* **PROBLEM DESCRIPTION**
Reproduce the records below in full and exactly, without their images.

* **DATASET**

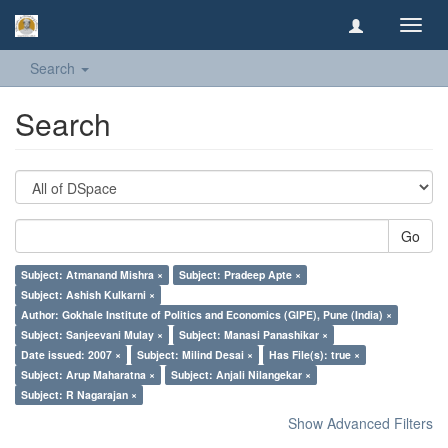
Toggl
navig
Search
Search
Go
Subject: Atmanand Mishra ×
Subject: Pradeep Apte ×
Subject: Ashish Kulkarni ×
Author: Gokhale Institute of Politics and Economics (GIPE), Pune (India) ×
Subject: Sanjeevani Mulay ×
Subject: Manasi Panashikar ×
Date issued: 2007 ×
Subject: Milind Desai ×
Has File(s): true ×
Subject: Arup Maharatna ×
Subject: Anjali Nilangekar ×
Subject: R Nagarajan ×
Show Advanced Filters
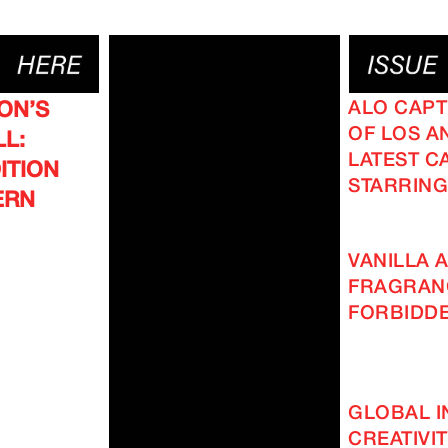
ALO CAPT
ON’S
OF LOS AN
L:
LATEST C
ITION
STARRING
ERN
VANILLA A
FRAGRAN
FORBIDD
GLOBAL I
CREATIVI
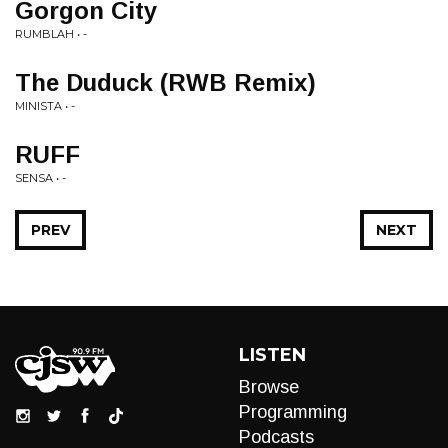
Gorgon City
RUMBLAH • -
The Duduck (RWB Remix)
MINISTA • -
RUFF
SENSA • -
PREV
NEXT
LISTEN
Browse
Programming
Podcasts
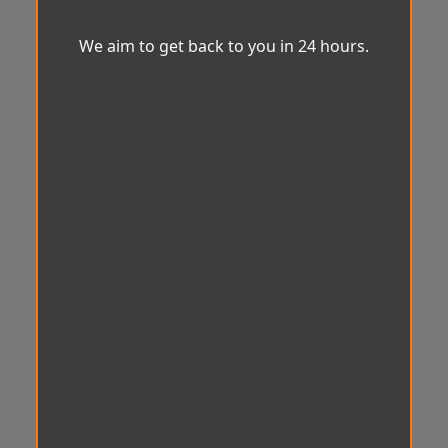
We aim to get back to you in 24 hours.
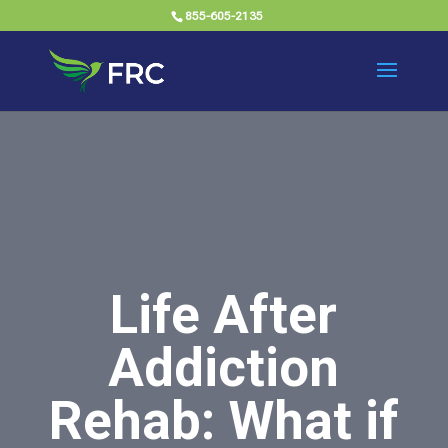
855-605-2135
Life After
Addiction
Rehab: What if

* **RESPONSE AREA**
Toggl
navig
Search
Search
Go
Subject: Atmanand Mishra ×
Subject: Pradeep Apte ×
Subject: Ashish Kulkarni ×
Author: Gokhale Institute of Politics and Economics (GIPE), Pune (India) ×
Subject: Sanjeevani Mulay ×
Subject: Manasi Panashikar ×
Date issued: 2007 ×
Subject: Milind Desai ×
Has File(s): true ×
Subject: Arup Maharatna ×
Subject: Anjali Nilangekar ×
Subject: R Nagarajan ×
Show Advanced Filters
ALO CAPT
ON’S
OF LOS AN
L:
LATEST C
ITION
STARRING
ERN
VANILLA A
FRAGRAN
FORBIDD
GLOBAL I
CREATIVI
Gorgon City
RUMBLAH • -
The Duduck (RWB Remix)
MINISTA • -
RUFF
SENSA • -
PREV
NEXT
LISTEN
Browse
Programming
Podcasts
We aim to get back to you in 24 hours.
855-605-2135
Life After
Addiction
Rehab: What if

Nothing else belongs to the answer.